__PROBLEM STATEMENT__: Give the data again exactly as it appears, excluding any pictures.

Saved data entries:
------------------------------------------------------------
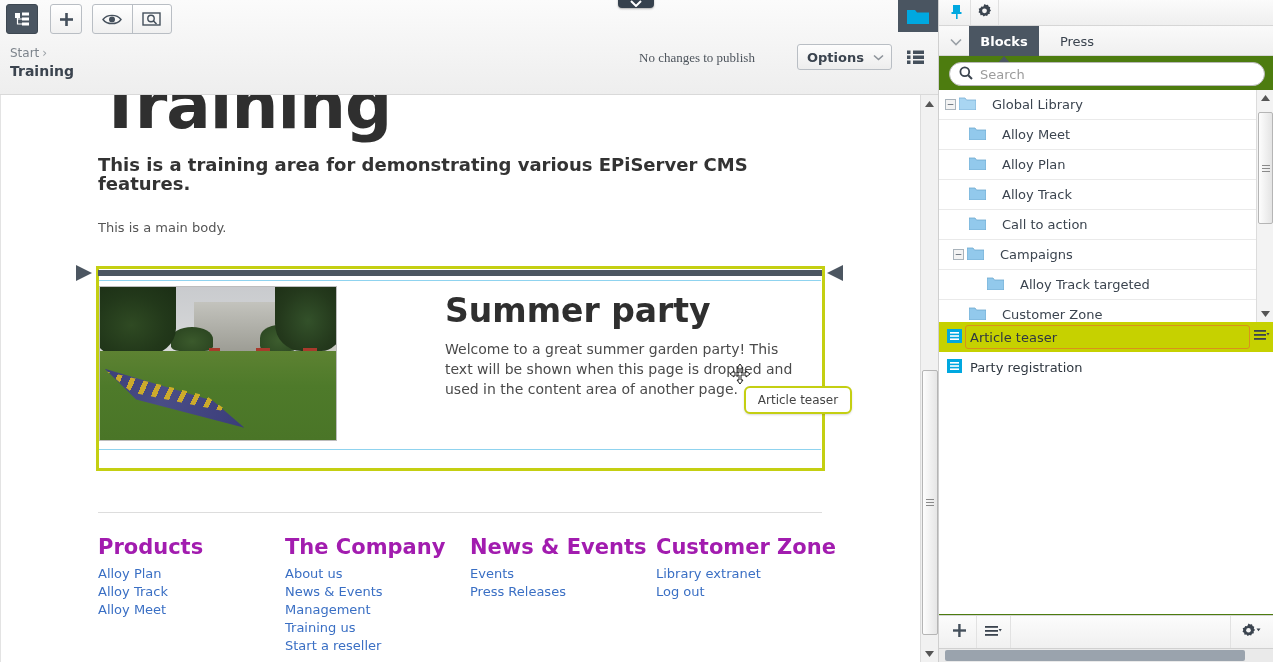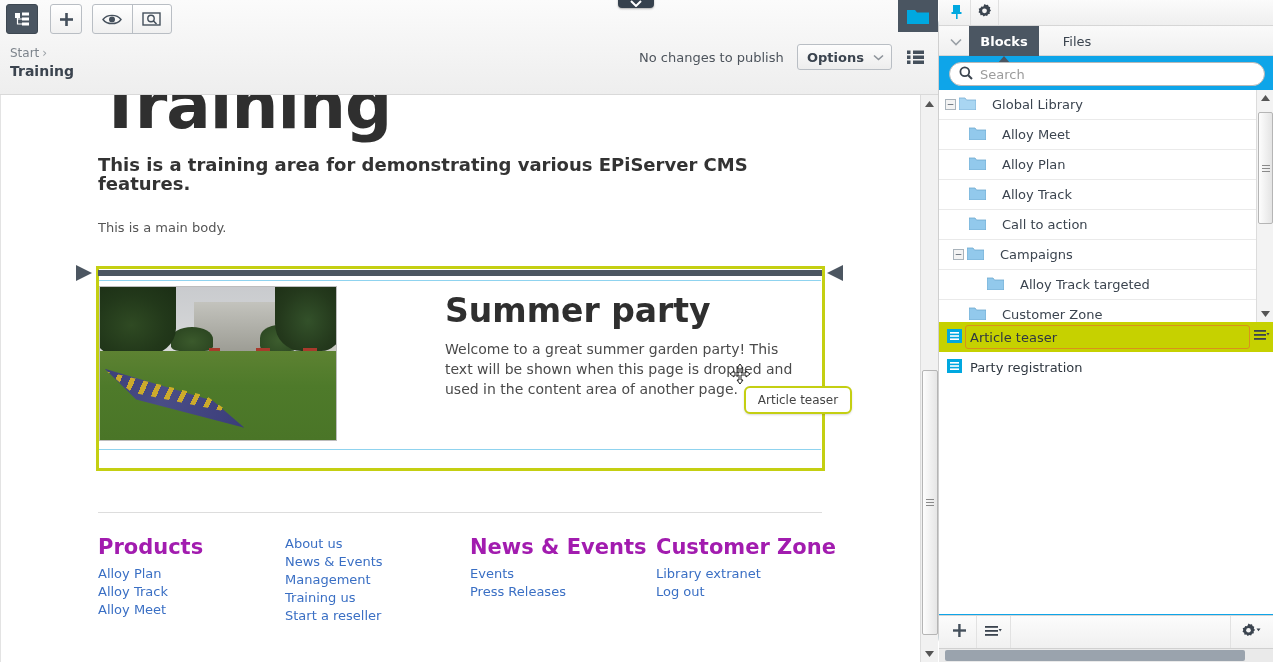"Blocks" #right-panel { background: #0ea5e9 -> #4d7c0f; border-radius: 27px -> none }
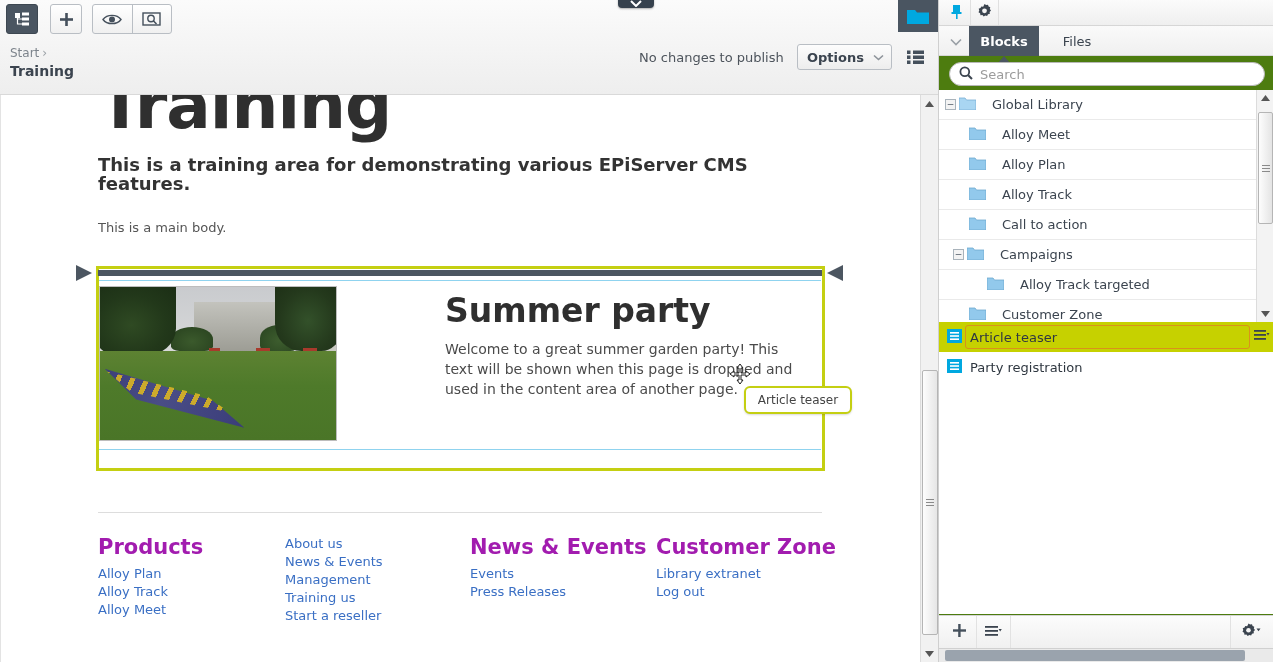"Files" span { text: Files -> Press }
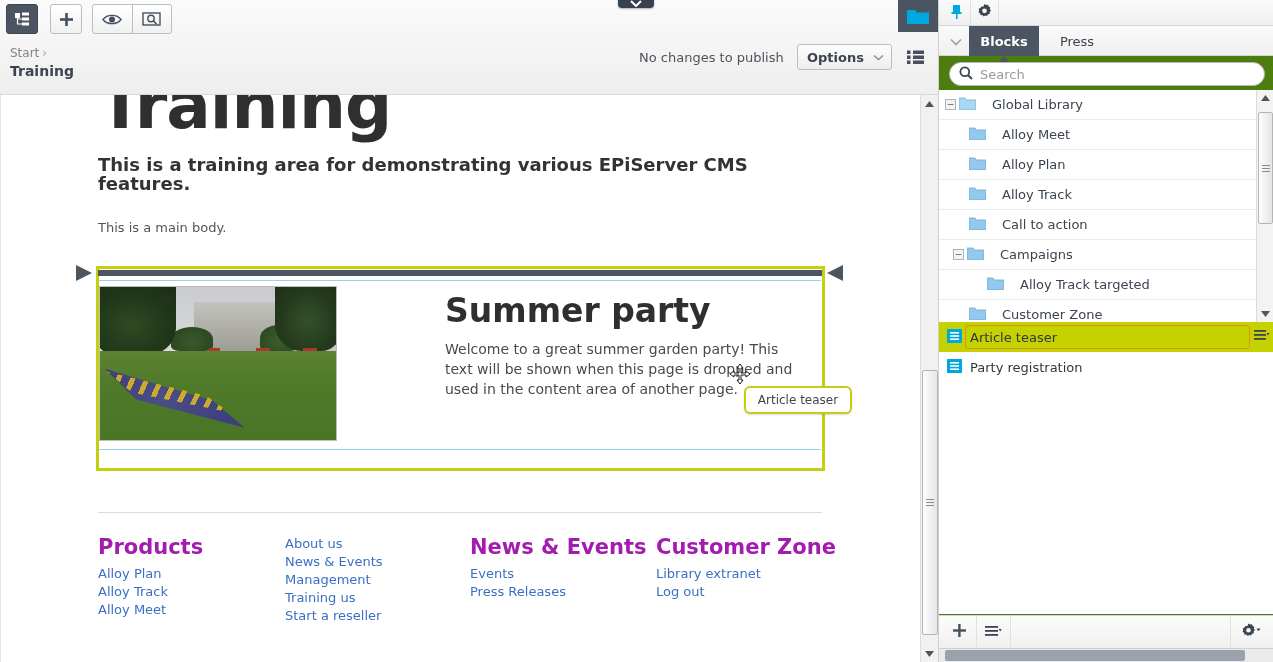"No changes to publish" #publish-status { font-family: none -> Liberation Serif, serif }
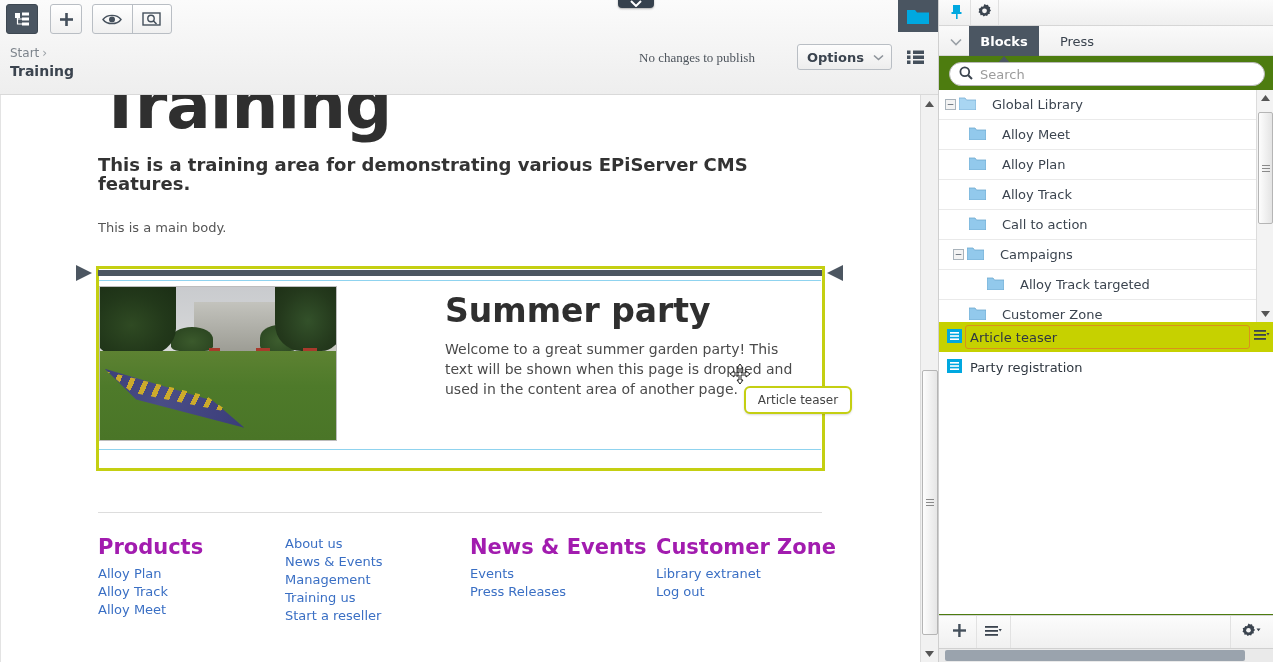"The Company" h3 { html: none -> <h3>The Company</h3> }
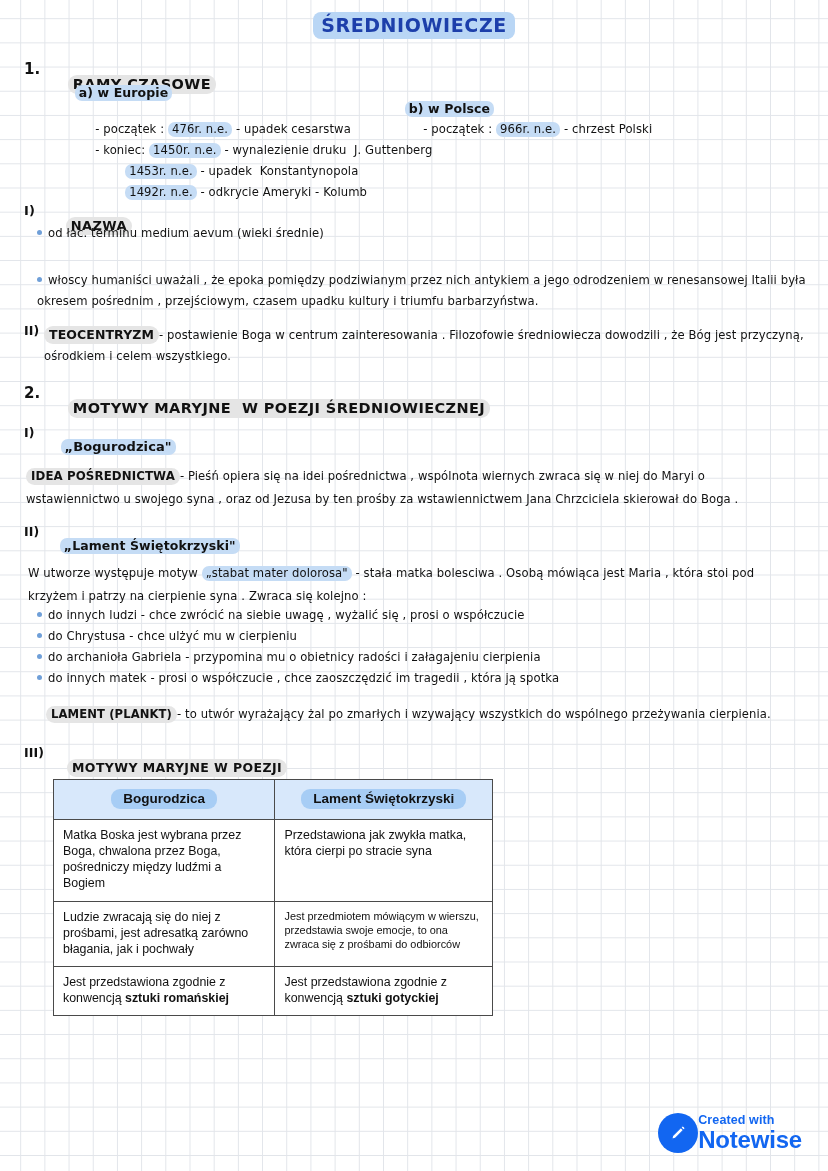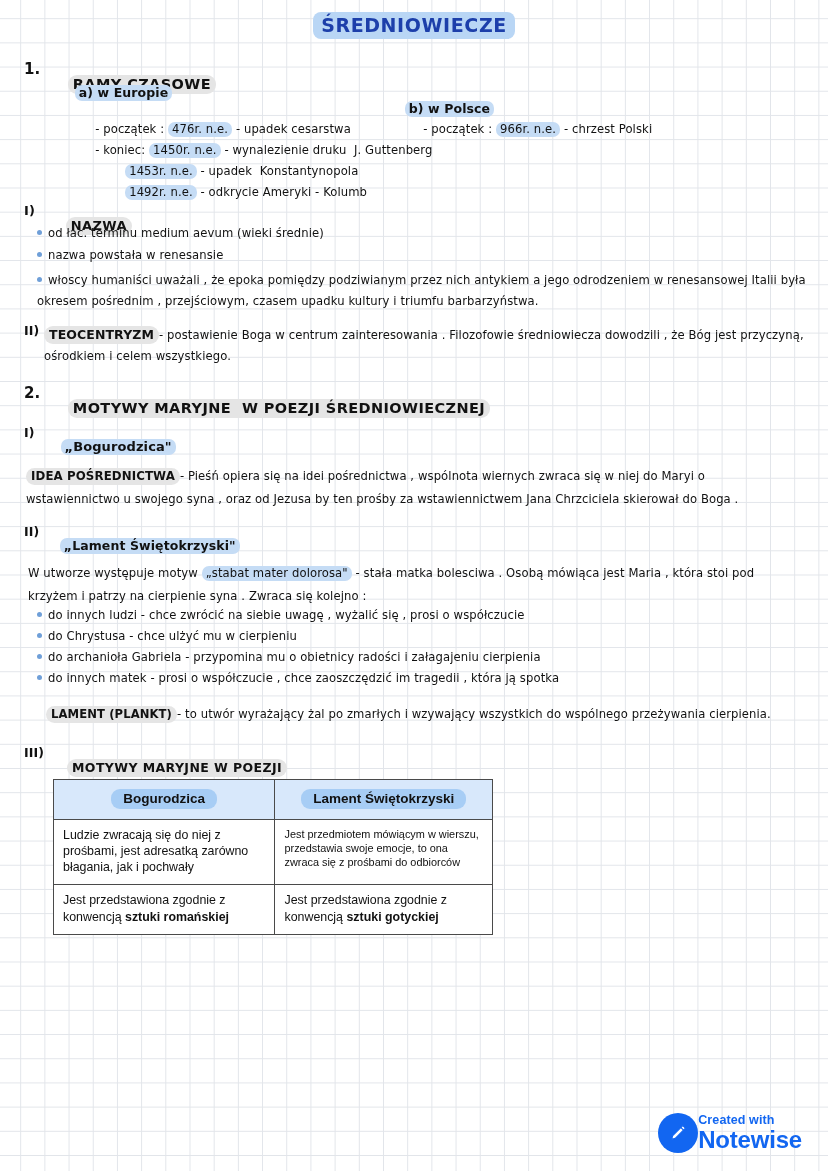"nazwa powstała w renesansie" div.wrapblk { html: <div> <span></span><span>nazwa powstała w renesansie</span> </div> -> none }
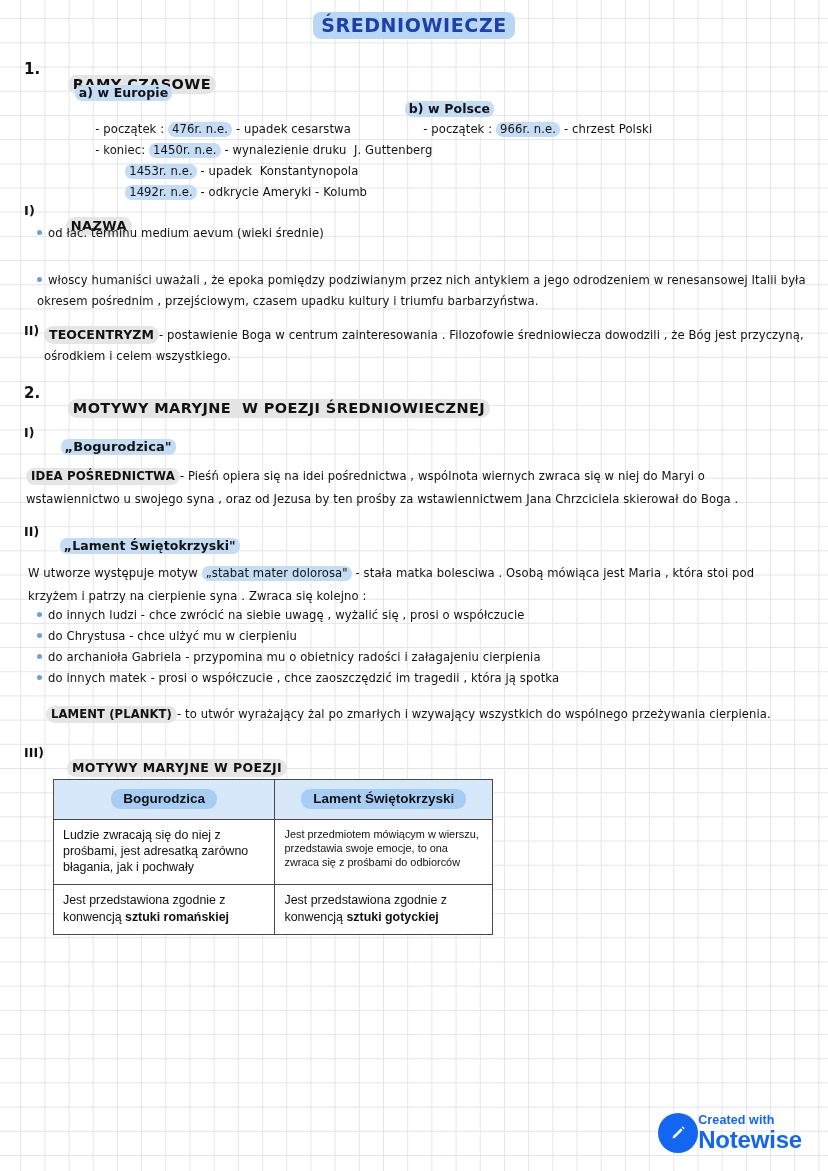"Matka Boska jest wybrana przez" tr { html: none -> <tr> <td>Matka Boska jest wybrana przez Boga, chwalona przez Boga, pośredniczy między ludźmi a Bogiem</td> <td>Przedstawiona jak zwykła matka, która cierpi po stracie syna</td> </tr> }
------------------------------------------------------------
__TASK RESULT__:
"Blocks" #right-panel { background: #0ea5e9 -> #4d7c0f; border-radius: 27px -> none }
"Files" span { text: Files -> Press }
"No changes to publish" #publish-status { font-family: none -> Liberation Serif, serif }
"The Company" h3 { html: none -> <h3>The Company</h3> }
"nazwa powstała w renesansie" div.wrapblk { html: <div> <span></span><span>nazwa powstała w renesansie</span> </div> -> none }
"Matka Boska jest wybrana przez" tr { html: none -> <tr> <td>Matka Boska jest wybrana przez Boga, chwalona przez Boga, pośredniczy między ludźmi a Bogiem</td> <td>Przedstawiona jak zwykła matka, która cierpi po stracie syna</td> </tr> }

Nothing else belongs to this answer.